IMF’s regional director visits Pakistan to discuss budget issues amid ongoing negotiations

Jihad Azour's visit comes as Pakistan and the IMF work through key issues on taxes and government spending for the next fiscal year.

The International Monetary Fund’s (IMF) Regional Director for the Middle East and Central Asia, Jihad Azour, is in Pakistan this week to meet with senior government officials, including Prime Minister Shehbaz Sharif and Finance Minister Muhammad Aurangzeb, as the two sides continue negotiations over the country’s budget for the upcoming fiscal year.

According to a news report, the visit, coming shortly after the IMF approved the second tranche of Pakistan’s $7 billion loan program, highlights the ongoing cooperation between Pakistan and the IMF, despite opposition from India. The exact purpose of Azour’s visit remains undisclosed, but it coincides with the IMF staff’s continued discussions with Pakistan on key budget-related issues for fiscal year 2025-26.
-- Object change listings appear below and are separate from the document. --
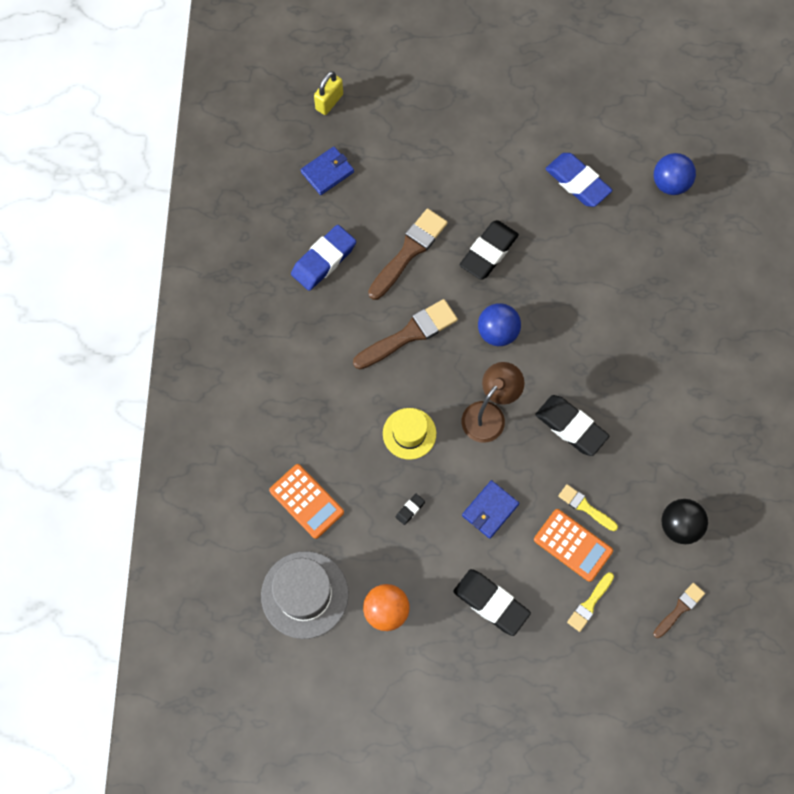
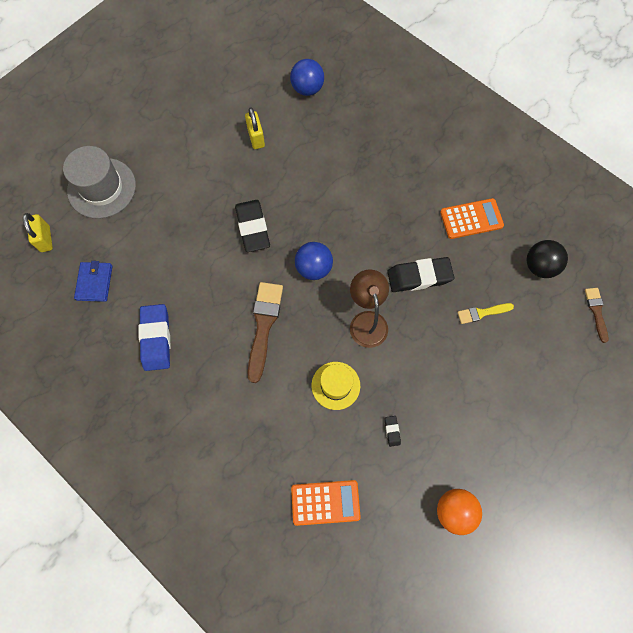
camera: 50 degrees left, 0 degrees up
grey hat [261,551,349,639] -> grey hat moved to [63,146,136,219]
brown brush [368,208,448,300] -> none
black eraser [453,569,531,636] -> none
blue wallet [462,480,519,539] -> none
orange calculator [534,509,613,582] -> orange calculator moved to [440,198,504,239]
blue eraser [545,153,612,207] -> yellow padlock [245,107,265,149]
yellow brush [567,572,614,632] -> none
One of the major sticking points in the discussions is the IMF’s condition that Pakistan secure parliamentary approval of the new budget in line with the staff agreement, limiting the government’s flexibility in implementing its own agenda. 

Prime Minister Sharif has expressed a desire to provide relief to the salaried class, but the IMF’s strict targets leave little room for such adjustments.

Sources indicate that the IMF has raised concerns over several aspects of the budget, including defense spending and tax targets. The federal government plans to allocate nearly Rs2.504 trillion for defense in the next fiscal year, marking an 18% increase over the current year’s allocation. 

However, the IMF’s staff report indicated a smaller increase in defense spending, at 12%, while some grants and subsidies remain unresolved.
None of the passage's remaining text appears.